These prayer breakfasts were begun in Seattle during the depression by a preacher named Abraham Veriede as a way to pull local business and political leaders together to beat the labor movement. Veriede courted the rich and powerful and built the organization now run by Douglas Coe and described in Jeff Sharlet's The Family. The group believes that the rich and powerful are given wealth and power by God to do his bidding and that minor considerations such as ethics and morality do not apply to them because they are doing God's bidding. Veriede and later Coe, often speak admiringly of the dedication of men such as Adolf Hitler and Lenin and want to harness the same sort of dedication to their cause. Read Sharlet's book, it is chilling stuff. The Family already has dozens of senators and congressmen in its "prayer cells" and it can be assumed their tentacles reach into these political prayer breakfasts in Canada too.
Then read Marci McDonald's book on the Canadian wing of theocratic movement and realize that it can and is happening here.
Don't get me wrong, I don't really have anything against religious belief - I'm a believer myself, at least on odd-numbered days. What I object to is allowing any one religion to sway public policy, especially a religion as goofy as the North American brand of tent revival fundamentalist Christianity. How goofy are some of these people?
From Antonia Zerbisais' article in The Toronto Star:
According to The Armageddon Factor, evangelicals believe Canada has to clean up its act on abortion, feminism, and homosexuality because it has a special role to play in the “end times.”
That’s because of Psalms 72: 8-9, which leads off the book, and foretells of “dominion … from sea to sea, and from the River to the ends of the earth.”
Never mind that it was likely about an ancient tribal leader’s turf. Many evangelicals see it as a sign, as they see how Parliament Hill’s Peace Tower clock, which stopped because of electrical problems for the first time ever in 2006, stopped at 7:28.
Yeah, that's the kind of magical thinking that you really really want governing economic, education, environmental and defense policy, the kind that thinks Jesus will take of everything for us and that there is no point planning past next Tuesday because the Rapture is coming.
Expect the lead up to the next election to consist entirely of distracting "culture war" wedge issues like gay marriage, crime, and whether the National Gallery should have nude pictures in it. There will even be coded references to changes in abortion law rules on maternal health and funding for religious aid organizations. If the Conservatives have their way the economy, the war in Afghanistan and the mistreatment of detainees and the government's abandonment of its responsibilities to its citizens (see Omar Khadr, Abousfian Abdelrazik, et al) will never be mentioned.

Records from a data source
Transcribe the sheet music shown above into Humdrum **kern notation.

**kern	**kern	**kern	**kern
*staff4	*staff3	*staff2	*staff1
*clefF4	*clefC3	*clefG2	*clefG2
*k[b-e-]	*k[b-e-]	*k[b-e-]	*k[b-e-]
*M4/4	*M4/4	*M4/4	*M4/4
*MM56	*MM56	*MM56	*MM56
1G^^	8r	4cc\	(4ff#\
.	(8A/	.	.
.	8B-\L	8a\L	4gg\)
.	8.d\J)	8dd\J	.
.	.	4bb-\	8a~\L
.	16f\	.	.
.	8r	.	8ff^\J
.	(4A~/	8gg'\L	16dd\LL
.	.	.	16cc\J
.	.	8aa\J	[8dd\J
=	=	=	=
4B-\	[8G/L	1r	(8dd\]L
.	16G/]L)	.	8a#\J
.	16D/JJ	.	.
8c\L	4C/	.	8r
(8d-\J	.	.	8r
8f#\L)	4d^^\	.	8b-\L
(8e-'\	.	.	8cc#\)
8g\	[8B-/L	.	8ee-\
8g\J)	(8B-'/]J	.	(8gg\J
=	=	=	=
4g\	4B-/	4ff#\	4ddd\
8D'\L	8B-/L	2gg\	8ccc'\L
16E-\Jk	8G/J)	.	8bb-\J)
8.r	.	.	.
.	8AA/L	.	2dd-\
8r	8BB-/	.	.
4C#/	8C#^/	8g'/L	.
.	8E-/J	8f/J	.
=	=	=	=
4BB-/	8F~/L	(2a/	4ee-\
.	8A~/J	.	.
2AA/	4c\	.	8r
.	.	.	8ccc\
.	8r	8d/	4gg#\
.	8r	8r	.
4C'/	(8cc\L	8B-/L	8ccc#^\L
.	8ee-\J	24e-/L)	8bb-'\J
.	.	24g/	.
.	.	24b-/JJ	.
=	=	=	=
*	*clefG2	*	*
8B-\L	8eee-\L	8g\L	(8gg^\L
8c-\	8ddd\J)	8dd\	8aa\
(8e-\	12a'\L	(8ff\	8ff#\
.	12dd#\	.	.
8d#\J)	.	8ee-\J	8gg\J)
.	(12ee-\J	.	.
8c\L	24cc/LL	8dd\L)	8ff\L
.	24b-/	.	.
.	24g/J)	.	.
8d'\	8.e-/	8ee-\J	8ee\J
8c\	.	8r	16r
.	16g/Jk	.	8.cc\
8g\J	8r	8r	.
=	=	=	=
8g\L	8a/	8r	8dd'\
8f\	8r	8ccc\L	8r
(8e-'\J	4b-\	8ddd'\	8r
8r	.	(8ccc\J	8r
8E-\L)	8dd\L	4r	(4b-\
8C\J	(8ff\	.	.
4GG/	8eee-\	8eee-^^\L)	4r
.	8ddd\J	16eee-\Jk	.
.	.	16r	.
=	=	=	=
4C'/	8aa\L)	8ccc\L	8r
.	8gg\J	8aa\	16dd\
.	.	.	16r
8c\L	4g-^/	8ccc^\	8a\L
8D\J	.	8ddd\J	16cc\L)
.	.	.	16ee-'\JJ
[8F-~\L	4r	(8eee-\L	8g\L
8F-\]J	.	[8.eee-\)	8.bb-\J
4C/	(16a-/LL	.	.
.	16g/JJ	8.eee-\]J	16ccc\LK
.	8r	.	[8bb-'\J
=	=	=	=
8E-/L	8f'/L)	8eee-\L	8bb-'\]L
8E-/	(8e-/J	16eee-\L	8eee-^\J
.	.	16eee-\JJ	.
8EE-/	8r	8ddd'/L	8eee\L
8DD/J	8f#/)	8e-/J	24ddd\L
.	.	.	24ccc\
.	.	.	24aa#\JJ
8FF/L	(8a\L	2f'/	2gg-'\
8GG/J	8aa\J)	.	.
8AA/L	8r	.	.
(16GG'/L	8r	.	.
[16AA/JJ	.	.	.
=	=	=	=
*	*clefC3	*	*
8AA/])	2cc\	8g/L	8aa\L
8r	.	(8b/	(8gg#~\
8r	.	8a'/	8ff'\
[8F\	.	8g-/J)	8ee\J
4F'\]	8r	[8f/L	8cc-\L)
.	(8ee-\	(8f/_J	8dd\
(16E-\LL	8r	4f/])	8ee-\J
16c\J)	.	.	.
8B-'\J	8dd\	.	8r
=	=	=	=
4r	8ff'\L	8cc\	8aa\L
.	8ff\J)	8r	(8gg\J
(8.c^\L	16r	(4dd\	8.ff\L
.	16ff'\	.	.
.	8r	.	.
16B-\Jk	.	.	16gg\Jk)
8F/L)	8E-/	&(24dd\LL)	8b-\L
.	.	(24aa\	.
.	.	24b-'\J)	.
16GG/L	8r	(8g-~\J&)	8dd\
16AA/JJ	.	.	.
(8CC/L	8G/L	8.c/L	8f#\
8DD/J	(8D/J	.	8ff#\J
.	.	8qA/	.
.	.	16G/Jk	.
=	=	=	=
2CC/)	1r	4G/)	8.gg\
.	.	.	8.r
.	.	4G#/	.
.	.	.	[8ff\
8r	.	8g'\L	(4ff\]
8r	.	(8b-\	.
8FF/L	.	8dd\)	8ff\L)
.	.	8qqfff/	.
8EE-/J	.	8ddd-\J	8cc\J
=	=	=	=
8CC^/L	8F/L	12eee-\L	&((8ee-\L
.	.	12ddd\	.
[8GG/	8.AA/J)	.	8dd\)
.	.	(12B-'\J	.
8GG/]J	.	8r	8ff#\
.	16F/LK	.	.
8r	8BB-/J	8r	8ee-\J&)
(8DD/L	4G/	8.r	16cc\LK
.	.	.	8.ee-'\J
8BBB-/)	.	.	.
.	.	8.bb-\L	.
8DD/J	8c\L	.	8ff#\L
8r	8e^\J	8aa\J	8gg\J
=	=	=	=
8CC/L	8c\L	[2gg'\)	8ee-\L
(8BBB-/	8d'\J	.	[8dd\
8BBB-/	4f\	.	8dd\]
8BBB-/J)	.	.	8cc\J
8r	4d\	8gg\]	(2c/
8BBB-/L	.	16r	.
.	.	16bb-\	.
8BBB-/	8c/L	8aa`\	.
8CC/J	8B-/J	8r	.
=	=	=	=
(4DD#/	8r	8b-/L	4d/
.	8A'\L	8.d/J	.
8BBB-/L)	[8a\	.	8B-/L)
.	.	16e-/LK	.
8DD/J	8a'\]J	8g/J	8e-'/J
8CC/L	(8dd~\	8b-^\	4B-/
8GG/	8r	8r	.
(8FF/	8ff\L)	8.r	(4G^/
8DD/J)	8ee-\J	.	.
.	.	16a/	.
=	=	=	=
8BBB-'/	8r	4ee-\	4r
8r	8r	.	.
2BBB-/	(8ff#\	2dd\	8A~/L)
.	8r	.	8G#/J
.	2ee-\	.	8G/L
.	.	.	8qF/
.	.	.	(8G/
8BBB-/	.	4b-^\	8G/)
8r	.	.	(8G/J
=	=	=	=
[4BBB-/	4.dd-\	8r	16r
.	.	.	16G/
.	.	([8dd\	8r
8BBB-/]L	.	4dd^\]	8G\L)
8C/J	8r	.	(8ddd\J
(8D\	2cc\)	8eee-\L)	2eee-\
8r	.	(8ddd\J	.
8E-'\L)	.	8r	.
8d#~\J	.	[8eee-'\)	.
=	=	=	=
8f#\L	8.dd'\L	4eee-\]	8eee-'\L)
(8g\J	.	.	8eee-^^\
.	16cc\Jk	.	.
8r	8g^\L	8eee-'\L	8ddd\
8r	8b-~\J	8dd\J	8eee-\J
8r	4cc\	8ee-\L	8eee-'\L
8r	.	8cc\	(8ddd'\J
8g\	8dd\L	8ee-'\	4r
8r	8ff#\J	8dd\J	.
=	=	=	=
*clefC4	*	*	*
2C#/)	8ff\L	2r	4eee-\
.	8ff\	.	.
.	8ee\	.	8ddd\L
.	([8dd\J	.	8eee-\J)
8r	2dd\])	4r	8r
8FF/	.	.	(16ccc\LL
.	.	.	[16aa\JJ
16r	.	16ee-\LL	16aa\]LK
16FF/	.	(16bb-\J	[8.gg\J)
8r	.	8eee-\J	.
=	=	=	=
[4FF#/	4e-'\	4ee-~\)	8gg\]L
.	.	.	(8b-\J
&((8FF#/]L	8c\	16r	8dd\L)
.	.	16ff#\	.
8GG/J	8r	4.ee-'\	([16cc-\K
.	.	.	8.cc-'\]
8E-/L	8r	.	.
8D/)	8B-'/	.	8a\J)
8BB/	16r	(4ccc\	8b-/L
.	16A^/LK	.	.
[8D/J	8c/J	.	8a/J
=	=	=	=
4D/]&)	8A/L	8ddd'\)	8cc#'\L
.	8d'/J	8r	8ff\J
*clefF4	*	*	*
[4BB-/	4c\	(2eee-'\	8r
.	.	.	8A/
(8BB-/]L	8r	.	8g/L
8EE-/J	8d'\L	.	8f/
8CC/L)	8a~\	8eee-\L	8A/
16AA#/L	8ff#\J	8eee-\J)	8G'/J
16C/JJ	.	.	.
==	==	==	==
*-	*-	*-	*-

> **Task description**
In the passage about prayer breakfasts, rewrite the part from "Yeah, that's the" up to and including "Rapture is coming.", replacing "Rapture" with "Second Coming".

> **Answer area**
Yeah, that's the kind of magical thinking that you really really want governing economic, education, environmental and defense policy, the kind that thinks Jesus will take of everything for us and that there is no point planning past next Tuesday because the Second Coming is coming.